Ecological aspects of mast-building in Dyopedos bispinis
Habitats of Dyopedos bispinisnext section
Dyopedos bispinis is abundant in conditions with strong currents; their masts are rarely observed on mud but are often on hydroids. Thus, Dyopedos bispinis habitats are more similar to those of Dyopedos porrectus than Dyopedos monacanthus (Moore and Earll, 1985; Mattson and Cedhagen, 1989). Although Dyopedos porrectus was also detected in Velikaya Salma Strait, it was absent in the biotopes studied in this paper; thus, further investigations are required.
Mast-building and foreign organisms
The masts of different dulichiids were observed on hydroids (Dyopedos porrectus, Moore and Earll, 1985), sea urchin spines (Dulichia rhabdoplastis, McCloskey, 1970), shells, polychaete tubes (Dyopedos monacantha, Mattson and Cedhagen, 1989), and amphipod tubes (Dulichia falcata (Bate, 1857), Kanneworff and Nicolaisen, 1972). Dyopedos porrectus has also been associated with bryozoans (Lincoln, 1979, cit. ex. Moore and Earll, 1985). Dyopedos bispinis, although not observed on sea urchins, uses a wide range of organisms as substrata including hydroids, bryozoans, sponges, molluscs, brachiopods and Crassicorophium tubes. Importantly, mast building on hydroids can be easily underestimated because the hydroid can be fully disguised as a part of the mast. Hydroids and bryozoans often occur immured, and it is likely that the building activity of Dyopedos bispinis negatively affects substratum organisms. Because Dyopedos bispinis is a dominant species in the Velikaya Salma Strait (Zhadan et al., 2007), the influence of masts on the benthic ecosystem might be significant.

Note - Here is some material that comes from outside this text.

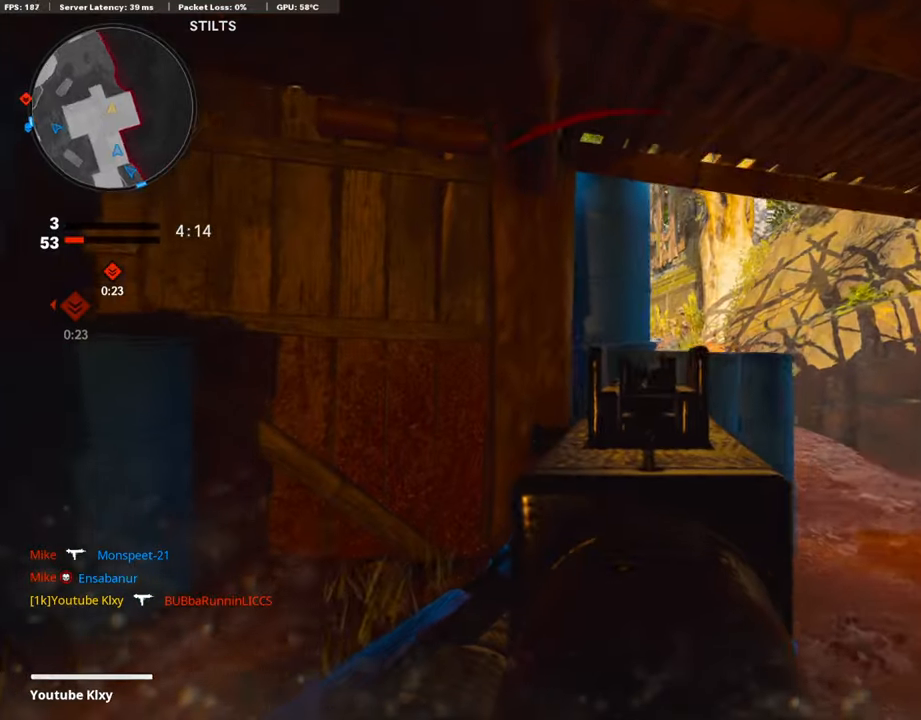
{"buttons": ["L1"], "left_stick": "up-right", "right_stick": "left", "events": [[302, "right_stick", "center"], [420, "right_stick", "left"]]}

McCloskey (1970) reported that numerous diatoms cover the surfaces of the masts of Dulichia rhaboplastis, but diatoms are usually only sparsely present on masts of other Dulichiidae (Moore and Earll, 1985; Mattson and Cedhagen, 1989). Additionally, Dyopedos bispinis masts do not have abundant diatom epiflora. Nevertheless, diatoms are abundant in the detritus used to form masts (Fig. 3D-G), and some of pelagic forms likely remain alive for some time because they have mucous pads (arrowheads, Fig. 3E). It is not known whether this is a frequent occurrence or how long these forms survive, but these “former pelagic” algae likely require further attention in the descriptions of community structure.